▶ [Trecho do documento]

In [0]:
# NOTEBOOK: 05_Fix_Silver_Deduplication.ipynb
# OBJETIVO: Corrigir a duplicação na Silver Layer

# ===========================================================================
# CORREÇÃO DA SILVER LAYER - VERSÃO FINAL
# ===========================================================================

%sql
USE pl_delivery_analysis;

-- 1. PRIMEIRO: Verificar a qualidade dos dados originais
WITH base_analysis AS (
  SELECT 
    COUNT(DISTINCT o.order_id) as distinct_orders,
    COUNT(DISTINCT d.order_id) as distinct_deliveries,
    COUNT(DISTINCT p.order_id) as distinct_payments
  FROM tbl_fact_orders_bronze o
  LEFT JOIN tbl_fact_deliveries_bronze d ON o.order_id = d.order_id
  LEFT JOIN tbl_fact_payments_bronze p ON o.order_id = p.order_id
)
SELECT * FROM base_analysis;

-- 2. VERIFICAR deliveries duplicados por order_id
SELECT 
  order_id,
  COUNT(*) as delivery_count,
  COUNT(DISTINCT delivery_status) as distinct_statuses
FROM tbl_fact_deliveries_bronze 
GROUP BY order_id
HAVING COUNT(*) > 1
LIMIT 10;

-- 3. CORREÇÃO: Recriar a Silver Layer com deduplicação adequada
DROP TABLE IF EXISTS pl_delivery_analysis.tbl_fact_pedidos_silver;

CREATE TABLE pl_delivery_analysis.tbl_fact_pedidos_silver AS
WITH constantes AS (
  SELECT 0.18 AS comissao_plataforma, 0.70 AS repasse_entregador, 0.02 AS taxa_transacao
),

-- DEDUPLICAR deliveries: Para cada order_id, pegar APENAS UM delivery 'DELIVERED'
deliveries_dedup AS (
  SELECT 
    order_id,
    driver_id,
    delivery_status
  FROM (
    SELECT 
      *,
      ROW_NUMBER() OVER (
        PARTITION BY order_id 
        ORDER BY 
          CASE WHEN delivery_status = 'DELIVERED' THEN 1 ELSE 2 END,
          driver_id  -- critério de desempate
      ) as rn
    FROM pl_delivery_analysis.tbl_fact_deliveries_bronze
    WHERE delivery_status = 'DELIVERED'  -- FILTRAR APENAS ENTREGUES
  )

▶ [Linhas]
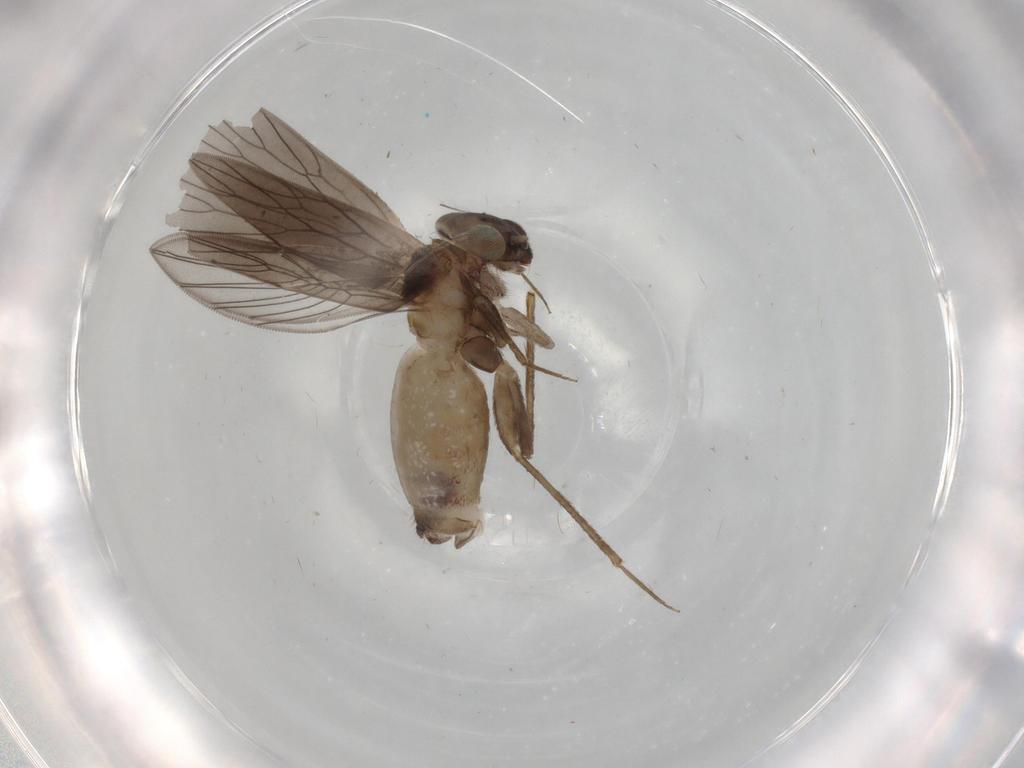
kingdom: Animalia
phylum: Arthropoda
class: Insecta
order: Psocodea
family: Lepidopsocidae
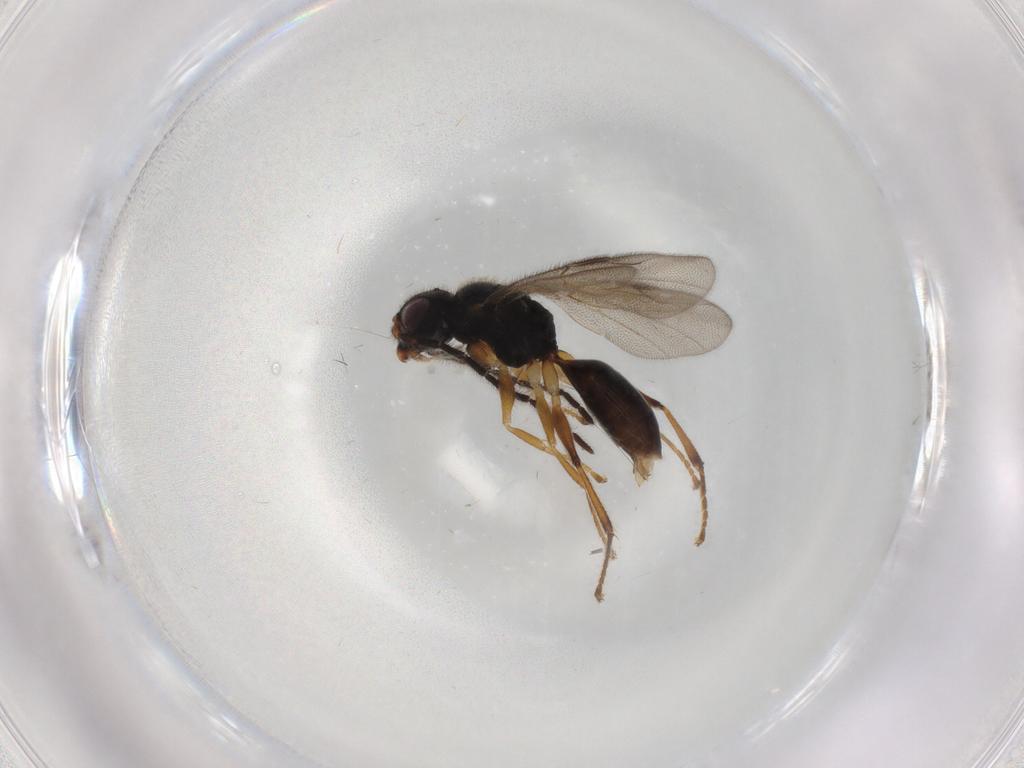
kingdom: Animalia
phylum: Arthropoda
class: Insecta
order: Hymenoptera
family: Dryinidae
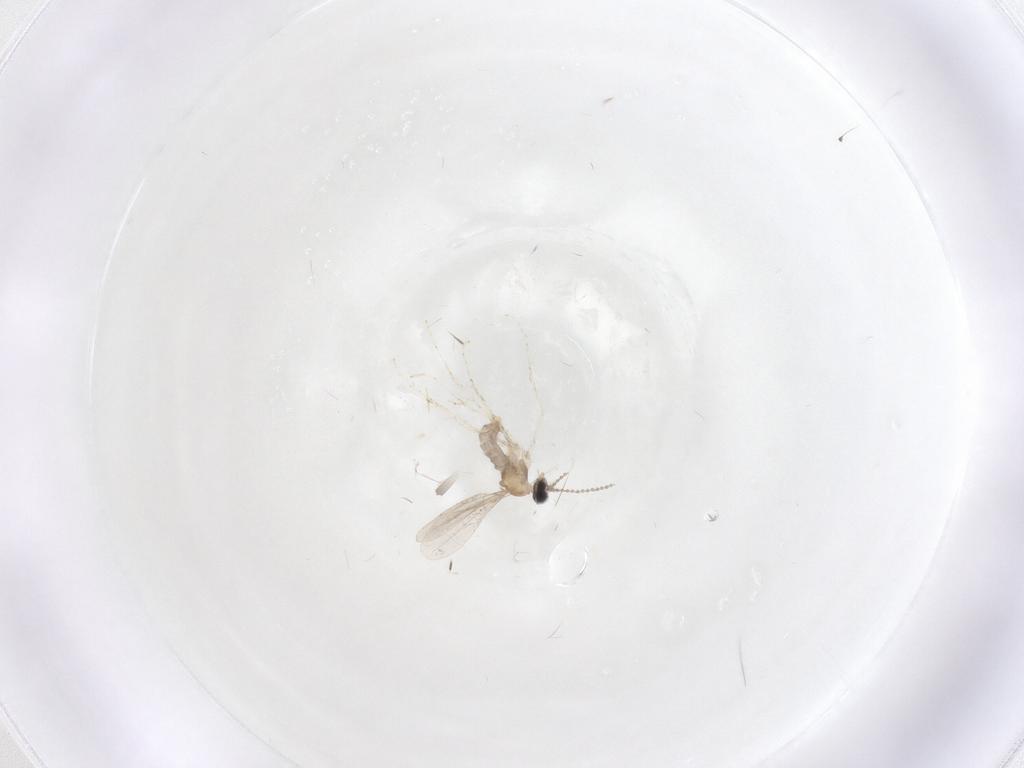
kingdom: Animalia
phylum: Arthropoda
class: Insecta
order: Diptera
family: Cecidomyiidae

...

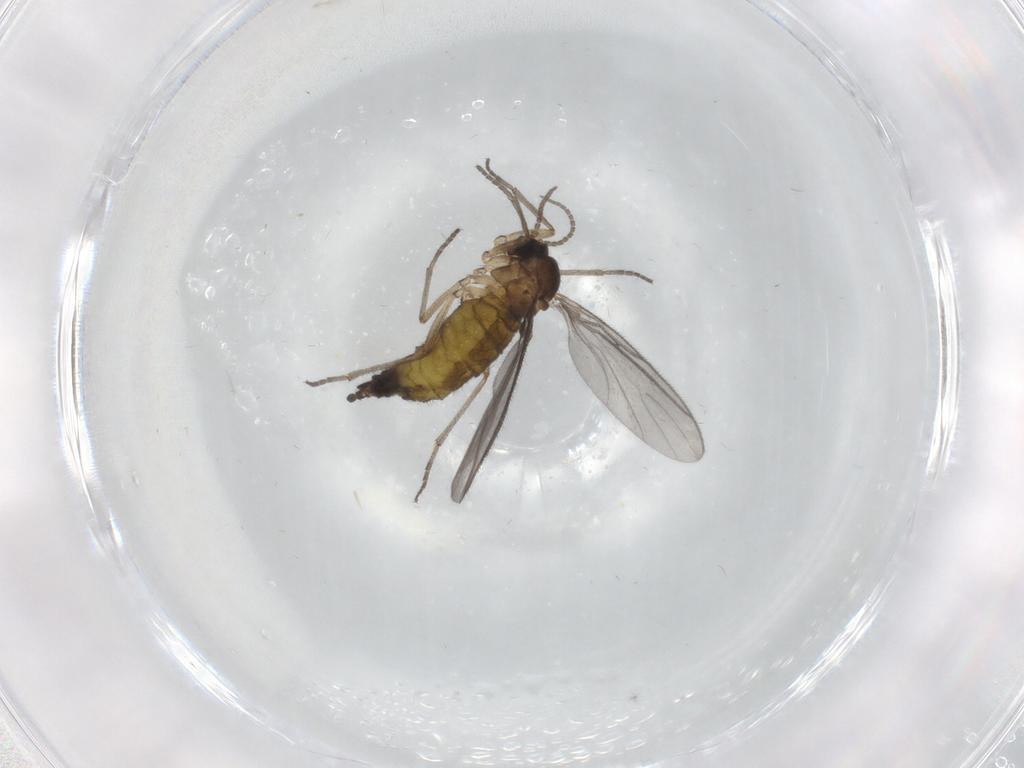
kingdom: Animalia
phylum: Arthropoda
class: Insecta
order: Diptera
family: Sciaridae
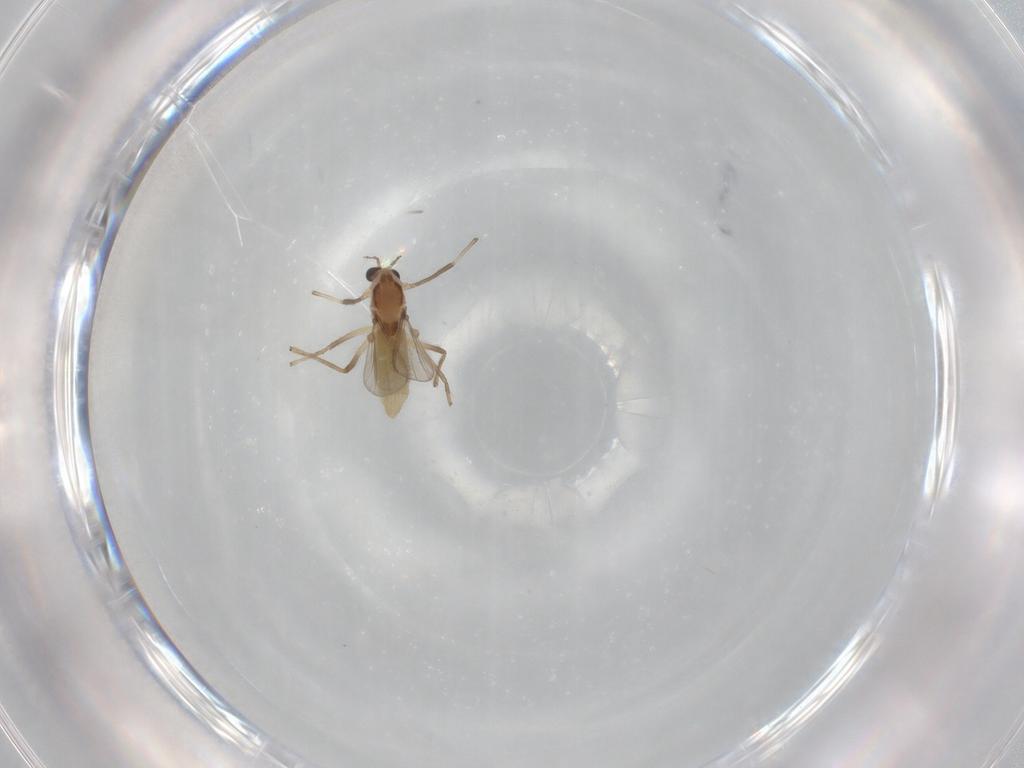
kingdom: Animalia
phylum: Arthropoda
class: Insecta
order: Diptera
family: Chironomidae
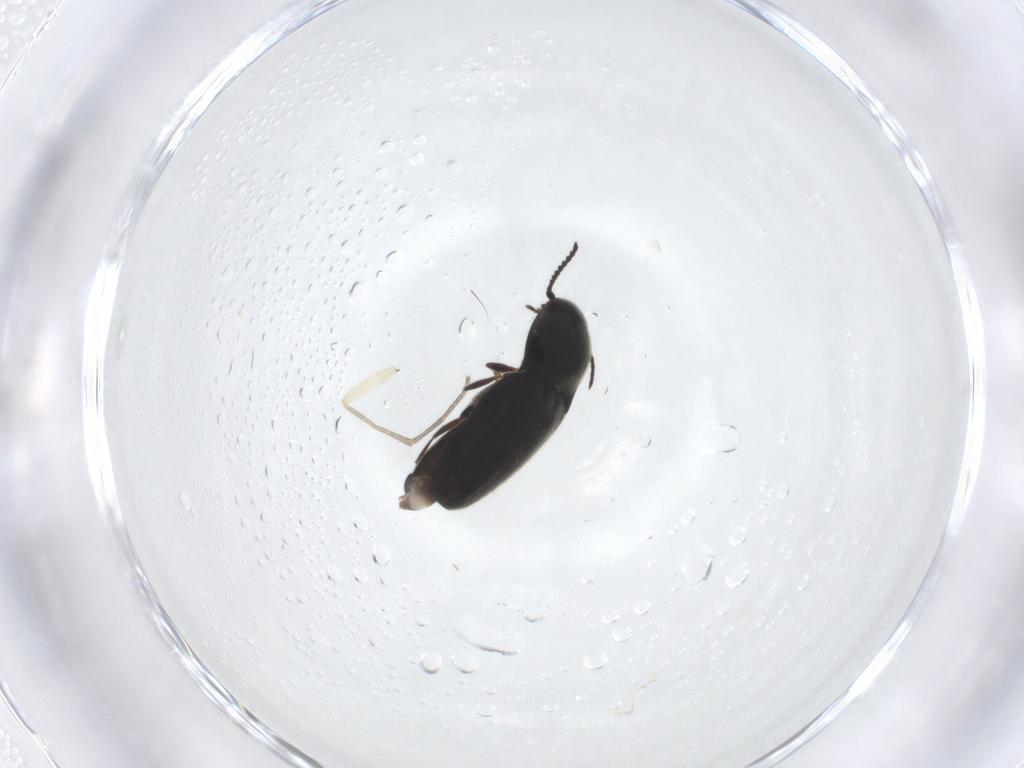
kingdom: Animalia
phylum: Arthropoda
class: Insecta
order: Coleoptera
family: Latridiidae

▶ [Instruções do exercício]
Qual é o objetivo declarado no notebook? Responda em uma frase, por favor. Os dados não têm nenhum papel nesta atividade.

▶ [Resposta correta]
Corrigir a duplicação na Silver Layer.